TASK: Go through the data below and copy each line that includes "curtain".

RECORDS FOR THIS TASK:
--------

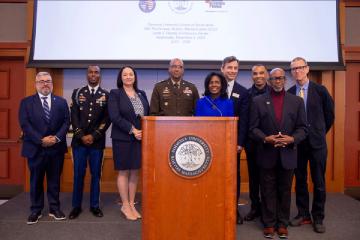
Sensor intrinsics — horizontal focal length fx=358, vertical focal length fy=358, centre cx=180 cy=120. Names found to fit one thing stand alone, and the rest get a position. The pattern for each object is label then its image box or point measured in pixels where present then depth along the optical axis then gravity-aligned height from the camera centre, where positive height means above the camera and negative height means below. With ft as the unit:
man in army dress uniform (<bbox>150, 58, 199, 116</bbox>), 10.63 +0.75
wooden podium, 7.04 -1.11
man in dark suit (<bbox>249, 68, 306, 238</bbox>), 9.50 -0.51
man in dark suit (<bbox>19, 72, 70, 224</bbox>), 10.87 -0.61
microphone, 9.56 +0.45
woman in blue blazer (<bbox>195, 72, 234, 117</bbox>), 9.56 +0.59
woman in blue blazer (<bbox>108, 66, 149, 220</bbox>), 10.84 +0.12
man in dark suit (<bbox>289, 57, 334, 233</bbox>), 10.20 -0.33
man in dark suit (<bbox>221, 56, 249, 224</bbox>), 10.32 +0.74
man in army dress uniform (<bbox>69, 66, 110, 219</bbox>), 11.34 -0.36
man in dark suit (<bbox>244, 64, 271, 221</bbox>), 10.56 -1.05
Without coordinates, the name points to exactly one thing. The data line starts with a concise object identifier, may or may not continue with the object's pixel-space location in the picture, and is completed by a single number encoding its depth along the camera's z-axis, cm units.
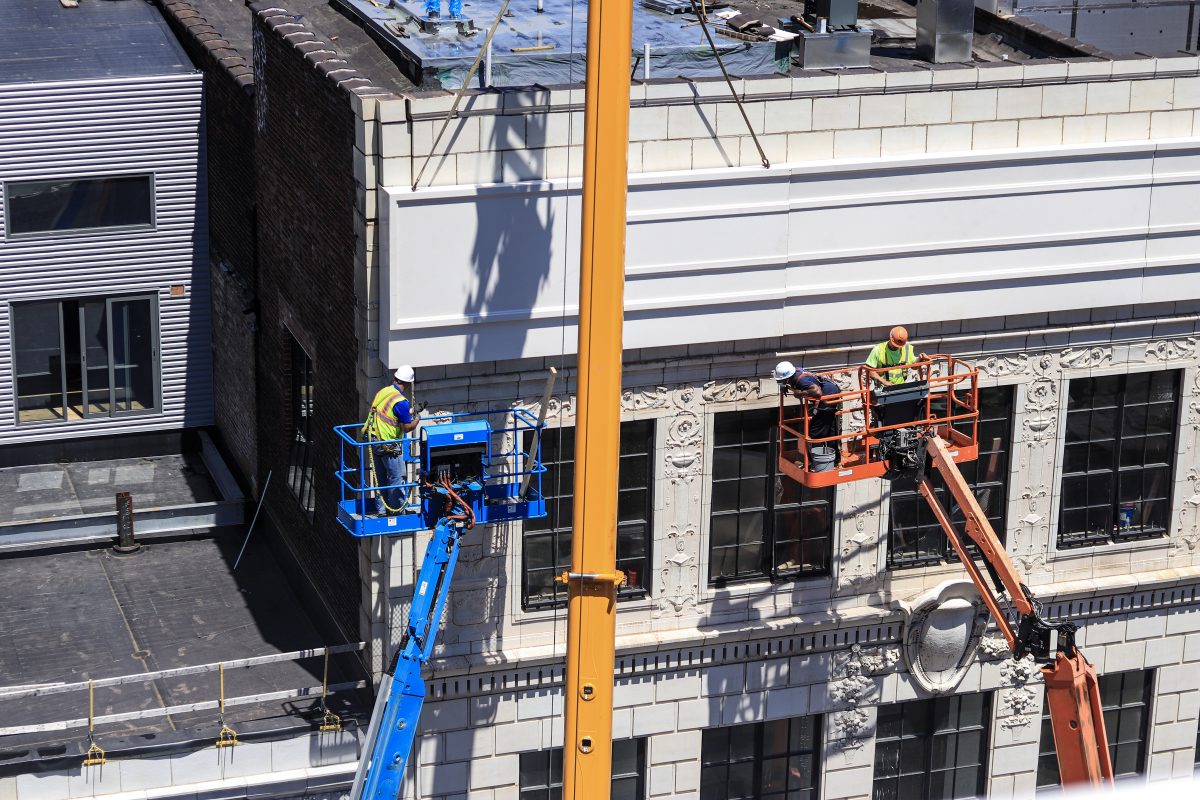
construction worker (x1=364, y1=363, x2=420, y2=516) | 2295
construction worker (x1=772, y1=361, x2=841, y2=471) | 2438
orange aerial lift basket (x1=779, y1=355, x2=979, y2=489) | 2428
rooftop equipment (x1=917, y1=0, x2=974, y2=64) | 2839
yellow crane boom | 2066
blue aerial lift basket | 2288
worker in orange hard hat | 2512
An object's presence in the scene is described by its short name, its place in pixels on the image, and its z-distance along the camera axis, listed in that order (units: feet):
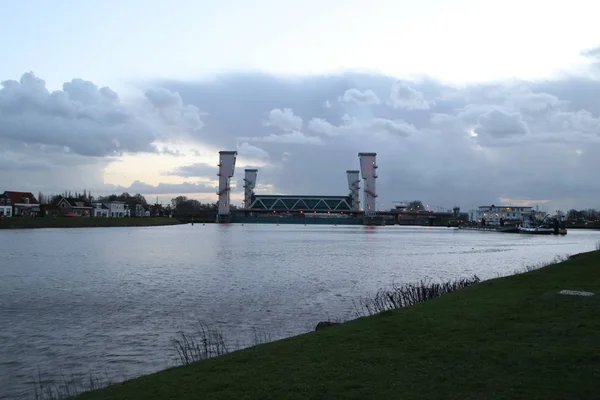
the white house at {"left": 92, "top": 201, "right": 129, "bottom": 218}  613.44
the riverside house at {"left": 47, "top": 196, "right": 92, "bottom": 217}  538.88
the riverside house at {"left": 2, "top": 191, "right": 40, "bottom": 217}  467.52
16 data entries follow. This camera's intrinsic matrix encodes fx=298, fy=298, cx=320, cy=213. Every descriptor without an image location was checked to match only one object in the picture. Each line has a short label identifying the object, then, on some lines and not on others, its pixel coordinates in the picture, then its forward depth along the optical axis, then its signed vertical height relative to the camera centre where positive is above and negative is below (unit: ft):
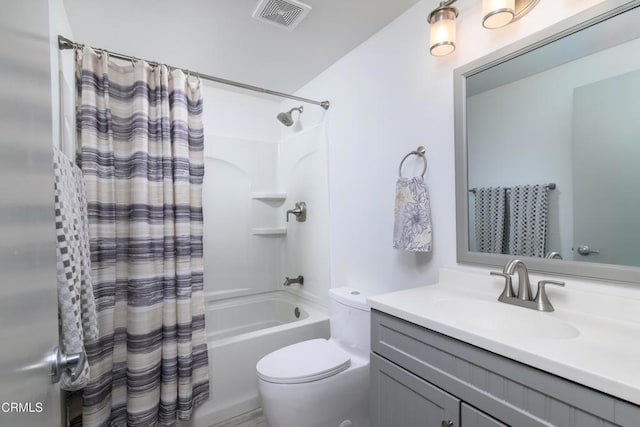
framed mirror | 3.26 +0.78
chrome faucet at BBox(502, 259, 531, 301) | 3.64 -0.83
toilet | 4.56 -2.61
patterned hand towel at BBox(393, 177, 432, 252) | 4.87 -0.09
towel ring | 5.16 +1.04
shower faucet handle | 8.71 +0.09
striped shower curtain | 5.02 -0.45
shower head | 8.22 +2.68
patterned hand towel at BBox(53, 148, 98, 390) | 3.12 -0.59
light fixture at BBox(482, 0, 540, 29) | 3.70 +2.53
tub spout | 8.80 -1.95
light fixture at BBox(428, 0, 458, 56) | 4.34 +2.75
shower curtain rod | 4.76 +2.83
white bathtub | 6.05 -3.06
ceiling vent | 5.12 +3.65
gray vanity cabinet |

--------

OUTPUT BELOW:
striped shower curtain | 5.02 -0.45
shower curtain rod | 4.76 +2.83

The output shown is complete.